The animals have a prominent role in the history of colonized Alaska. After hunting sea otters to near-extinction, Russian traders turned to northern fur seals and relocated Aleuts to the Pribilofs to kill and process seals. When Emperor Alexander II needed cash and decided to sell Alaska to the United States in 1867, fur was one of the future state’s known assets.

But by 1988, four years after the commercial harvest ended on St. Paul, the northern fur seal population had declined by more than half from its 1950s estimated population of 2.1 million animals.

NOAA biologists don’t know why northern fur seals have not made a comeback.

“That’s the million-dollar question,” Gelatt said. Competition for prey from the commercial fishing fleet, predation by killer whales, disease and ecosystem changes affecting seal or prey behavior are possibilities.
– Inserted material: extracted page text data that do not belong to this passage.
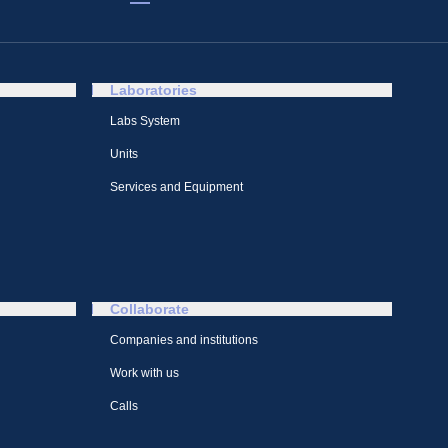
Laboratories
Labs System
Units
Services and Equipment
Collaborate
Companies and institutions
Work with us
Calls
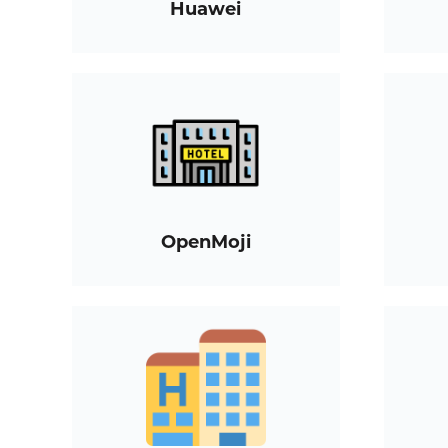
Huawei
OpenMoji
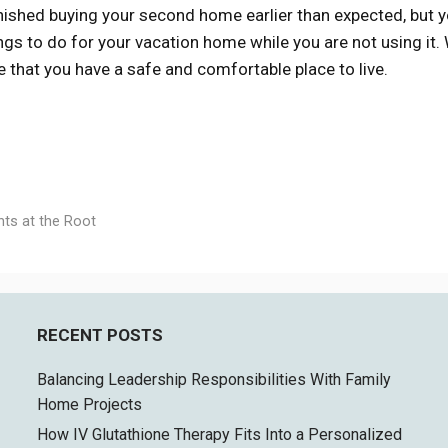
nished buying your second home earlier than expected, but 
ings to do for your vacation home while you are not using it
that you have a safe and comfortable place to live.
nts at the Root
RECENT POSTS
Balancing Leadership Responsibilities With Family
Home Projects
How IV Glutathione Therapy Fits Into a Personalized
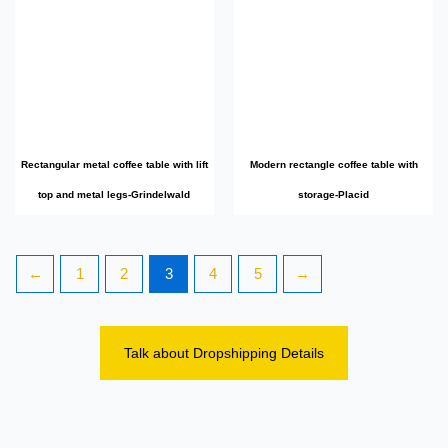
Rectangular metal coffee table with lift
Modern rectangle coffee table with
top and metal legs-Grindelwald
storage-Placid
←
1
2
3
4
5
→
Talk about Dropshipping Details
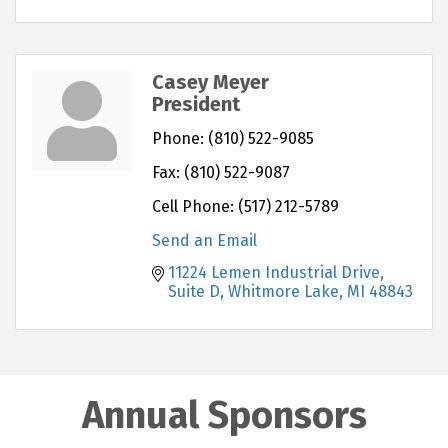
Casey Meyer
President
Phone:
(810) 522-9085
Fax:
(810) 522-9087
Cell Phone:
(517) 212-5789
Send an Email
11224 Lemen Industrial Drive
Suite D
Whitmore Lake
MI
48843
Annual Sponsors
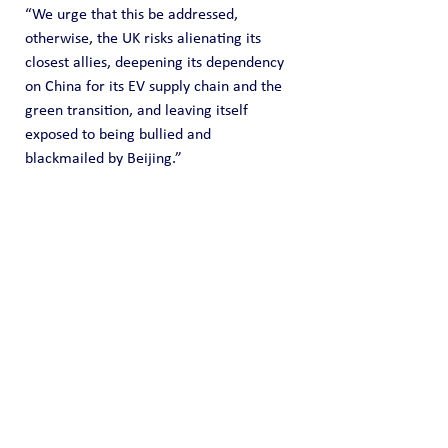
“We urge that this be addressed, 
otherwise, the UK risks alienating its 
closest allies, deepening its dependency 
on China for its EV supply chain and the 
green transition, and leaving itself 
exposed to being bullied and 
blackmailed by Beijing.”
HELP US FUND FREE OPEN SOURCE DATA
Please 
donate here
 to support our effort 
to share open source intelligence data. 
Core provides OSINT data collection for 
free but we do incur time and expenses 
to locate and capture it. Any donation 
amount you can provide (one time or 
recurring) is highly appreciated and it 
helps us fund this effort of information 
sharing.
Volcanic activity on Bogoslof has been relatively stable, but Gelatt’s crew chose not to camp there during their weeklong August expedition, fearing a recurrence of explosions that could shoot boulders like bottle rockets. They instead made day trips from an anchored boat.

The crew tallied seals and assessed whether aerial images taken from unmanned aircraft could be used in future counts. As fewer seals breed on St. Paul Island, the growth on Bogoslof is significant.

“Barring other future catastrophic eruptions that could dramatically change the geography of the island, there is plenty of room for a lot more seals on Bogoslof,” Gelatt said.